School Discipline and Boys and Young Men of Color: Perspectives on Policy and Practice
Date and Time:
November 19, 2019, 1-2 p.m. ET
Marc Philpart, PolicyLink and the Alliance for Boys and Men of Color
Jesus Guzman, PolicyLink and the Alliance for Boys and Men of Color
Angela Turner, Public Counsel
David Turner III, Brother, Son, Selves
Throughout the country, schools operate from a complex set of harsh disciplinary policies and practices that push youth out of school through a combination of suspensions, expulsions, and arrests. Youth of color—and Black, Latino, and Native boys in particular, especially those with disabilities—are more likely than their peers to be targeted with these punitive policies, pushed out of school, and ultimately at greater risk of becoming system-involved.
After nearly ten years of organizing by youth, community-based organizations, and advocates to end these harmful discipline practices in California, Governor Newsom recently signed into law a measure that will permanently prohibit students from being suspended on the basis of “willful defiance” in grades 4 and 5 and bans those same suspensions for grades 6–8 for 5 years, building off of previous legislation to ban these suspensions for grades K-3. Join us to learn about this powerful new law and the coalition that made it happen from leaders in the Alliance for Boys and Men of Color and Fix School Discipline Coalition!

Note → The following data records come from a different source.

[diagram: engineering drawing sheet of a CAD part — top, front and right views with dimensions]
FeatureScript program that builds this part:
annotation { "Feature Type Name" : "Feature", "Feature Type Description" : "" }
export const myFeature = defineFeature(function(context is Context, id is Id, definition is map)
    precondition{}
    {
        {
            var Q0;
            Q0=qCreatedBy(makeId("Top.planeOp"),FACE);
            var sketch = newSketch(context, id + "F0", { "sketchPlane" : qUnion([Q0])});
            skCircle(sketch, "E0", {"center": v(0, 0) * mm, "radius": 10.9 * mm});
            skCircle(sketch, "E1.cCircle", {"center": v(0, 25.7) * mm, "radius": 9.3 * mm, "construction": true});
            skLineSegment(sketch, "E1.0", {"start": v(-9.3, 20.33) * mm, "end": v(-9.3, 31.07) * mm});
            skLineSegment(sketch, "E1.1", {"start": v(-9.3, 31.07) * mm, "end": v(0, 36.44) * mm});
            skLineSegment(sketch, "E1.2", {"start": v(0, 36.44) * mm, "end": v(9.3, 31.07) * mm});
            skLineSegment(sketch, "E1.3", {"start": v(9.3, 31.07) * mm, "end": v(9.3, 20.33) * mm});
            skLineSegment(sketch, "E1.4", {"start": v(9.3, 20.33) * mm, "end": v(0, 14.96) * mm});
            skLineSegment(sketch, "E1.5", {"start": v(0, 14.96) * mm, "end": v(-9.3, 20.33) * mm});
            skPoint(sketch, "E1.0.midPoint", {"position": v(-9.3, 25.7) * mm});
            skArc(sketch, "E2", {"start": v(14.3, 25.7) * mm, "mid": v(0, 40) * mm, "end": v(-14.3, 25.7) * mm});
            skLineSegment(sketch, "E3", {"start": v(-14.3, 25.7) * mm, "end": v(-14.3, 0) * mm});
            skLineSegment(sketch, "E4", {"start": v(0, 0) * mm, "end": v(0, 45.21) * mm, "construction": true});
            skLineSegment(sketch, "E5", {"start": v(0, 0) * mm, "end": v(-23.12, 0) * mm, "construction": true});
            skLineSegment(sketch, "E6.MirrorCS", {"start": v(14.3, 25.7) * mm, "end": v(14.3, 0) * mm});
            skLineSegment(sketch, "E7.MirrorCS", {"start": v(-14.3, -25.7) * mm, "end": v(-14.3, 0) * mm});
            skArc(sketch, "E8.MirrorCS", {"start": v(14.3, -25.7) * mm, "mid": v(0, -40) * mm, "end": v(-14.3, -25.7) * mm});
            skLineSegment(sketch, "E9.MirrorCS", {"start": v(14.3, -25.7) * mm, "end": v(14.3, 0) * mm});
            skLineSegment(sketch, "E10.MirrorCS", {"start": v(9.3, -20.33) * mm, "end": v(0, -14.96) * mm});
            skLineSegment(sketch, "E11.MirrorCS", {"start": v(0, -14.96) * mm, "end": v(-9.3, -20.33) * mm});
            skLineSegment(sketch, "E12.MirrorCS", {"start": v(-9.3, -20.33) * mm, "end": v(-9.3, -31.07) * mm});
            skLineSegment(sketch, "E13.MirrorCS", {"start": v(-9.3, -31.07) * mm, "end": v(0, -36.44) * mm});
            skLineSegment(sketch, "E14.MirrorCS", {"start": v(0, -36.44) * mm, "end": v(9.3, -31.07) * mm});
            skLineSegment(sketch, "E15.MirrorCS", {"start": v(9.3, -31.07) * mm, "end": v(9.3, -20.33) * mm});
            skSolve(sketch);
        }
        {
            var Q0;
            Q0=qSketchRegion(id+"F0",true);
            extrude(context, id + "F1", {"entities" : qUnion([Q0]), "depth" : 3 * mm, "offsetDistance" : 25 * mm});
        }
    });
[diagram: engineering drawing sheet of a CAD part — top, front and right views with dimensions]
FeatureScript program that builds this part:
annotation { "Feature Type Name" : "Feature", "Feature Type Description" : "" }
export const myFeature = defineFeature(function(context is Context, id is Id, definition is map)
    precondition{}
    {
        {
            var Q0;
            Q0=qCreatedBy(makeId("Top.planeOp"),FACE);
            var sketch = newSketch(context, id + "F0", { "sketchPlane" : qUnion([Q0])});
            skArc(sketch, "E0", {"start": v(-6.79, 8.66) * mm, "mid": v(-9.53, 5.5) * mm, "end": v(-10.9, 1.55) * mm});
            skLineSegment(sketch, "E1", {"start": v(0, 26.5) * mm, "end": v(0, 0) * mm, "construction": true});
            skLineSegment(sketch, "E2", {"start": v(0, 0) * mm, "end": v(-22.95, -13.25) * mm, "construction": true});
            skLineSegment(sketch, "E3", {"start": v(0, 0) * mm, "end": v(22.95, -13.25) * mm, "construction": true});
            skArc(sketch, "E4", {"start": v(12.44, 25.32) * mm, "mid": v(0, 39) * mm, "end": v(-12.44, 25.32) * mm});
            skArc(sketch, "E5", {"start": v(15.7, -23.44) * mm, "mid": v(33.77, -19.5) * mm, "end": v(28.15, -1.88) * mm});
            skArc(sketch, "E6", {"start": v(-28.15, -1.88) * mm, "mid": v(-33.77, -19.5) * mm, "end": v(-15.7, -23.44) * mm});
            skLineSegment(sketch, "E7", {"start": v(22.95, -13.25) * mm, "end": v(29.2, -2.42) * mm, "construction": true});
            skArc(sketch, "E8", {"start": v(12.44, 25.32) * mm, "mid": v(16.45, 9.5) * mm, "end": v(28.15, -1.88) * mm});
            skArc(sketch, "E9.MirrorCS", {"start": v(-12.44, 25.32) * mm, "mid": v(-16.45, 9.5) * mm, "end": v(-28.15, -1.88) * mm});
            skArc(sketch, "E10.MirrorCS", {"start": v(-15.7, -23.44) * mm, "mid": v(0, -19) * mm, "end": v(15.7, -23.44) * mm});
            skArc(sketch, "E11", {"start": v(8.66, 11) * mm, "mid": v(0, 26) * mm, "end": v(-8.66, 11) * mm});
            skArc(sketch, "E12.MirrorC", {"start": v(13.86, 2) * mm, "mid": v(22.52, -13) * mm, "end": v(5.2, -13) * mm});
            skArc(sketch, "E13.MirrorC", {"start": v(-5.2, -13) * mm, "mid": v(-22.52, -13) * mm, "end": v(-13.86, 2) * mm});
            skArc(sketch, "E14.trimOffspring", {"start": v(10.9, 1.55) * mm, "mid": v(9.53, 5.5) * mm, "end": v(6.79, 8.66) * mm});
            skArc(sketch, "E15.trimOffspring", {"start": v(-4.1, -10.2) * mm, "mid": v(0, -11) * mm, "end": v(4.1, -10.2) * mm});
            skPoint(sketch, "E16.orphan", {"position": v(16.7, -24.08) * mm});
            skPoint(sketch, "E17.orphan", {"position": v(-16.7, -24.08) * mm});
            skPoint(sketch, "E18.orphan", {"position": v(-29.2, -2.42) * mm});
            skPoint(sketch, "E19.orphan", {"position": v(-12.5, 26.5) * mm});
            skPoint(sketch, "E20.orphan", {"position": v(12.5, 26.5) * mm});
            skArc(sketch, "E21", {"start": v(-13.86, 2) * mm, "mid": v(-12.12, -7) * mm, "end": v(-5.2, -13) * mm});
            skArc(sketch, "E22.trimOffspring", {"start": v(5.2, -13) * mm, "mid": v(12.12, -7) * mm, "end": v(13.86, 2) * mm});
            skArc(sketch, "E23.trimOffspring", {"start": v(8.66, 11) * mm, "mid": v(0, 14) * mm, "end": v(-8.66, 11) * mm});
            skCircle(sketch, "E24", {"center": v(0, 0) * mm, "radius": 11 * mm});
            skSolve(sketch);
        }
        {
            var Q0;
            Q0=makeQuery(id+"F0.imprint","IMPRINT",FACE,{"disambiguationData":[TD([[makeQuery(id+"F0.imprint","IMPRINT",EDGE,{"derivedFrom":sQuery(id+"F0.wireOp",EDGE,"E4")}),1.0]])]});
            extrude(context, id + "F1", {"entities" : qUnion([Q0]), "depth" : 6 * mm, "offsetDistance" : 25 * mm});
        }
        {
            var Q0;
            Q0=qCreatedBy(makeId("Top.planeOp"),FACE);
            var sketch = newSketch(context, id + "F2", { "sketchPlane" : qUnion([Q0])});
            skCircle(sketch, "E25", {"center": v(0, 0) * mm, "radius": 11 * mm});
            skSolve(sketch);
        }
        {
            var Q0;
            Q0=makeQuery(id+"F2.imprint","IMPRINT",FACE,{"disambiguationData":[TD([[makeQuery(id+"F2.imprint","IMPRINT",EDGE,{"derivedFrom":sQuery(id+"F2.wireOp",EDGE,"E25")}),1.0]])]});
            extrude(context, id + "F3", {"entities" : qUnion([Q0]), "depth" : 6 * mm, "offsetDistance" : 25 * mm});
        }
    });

Changing Lives, Changing Systems: Developing and Implementing Systems Reform
Date and Time:
December 3, 2019, 2-3 p.m. ET
Leon Andrews, Director, REAL, National League of Cities
Rita Ossolinski, Program Director, REAL, National League of Cities
Jordan Carter, Senior Associate, REAL, National League of Cities
The MBK Framework is guided by a commitment to a systems change approach. The most promising local MBK models not only provide direct services to boys and young men of color, but also advance and advocate for institutional reforms that demonstrate the ability to produce systemic change. This learning call will highlight strategies and approaches to conduct a policy review (scouring existing local policies, programs and practices in search of best practices in expanding on efforts serving boys and young men of color) and analyze systems (uncovering what is going on socially, politically, legislatively, and programmatically in the community that should be considered).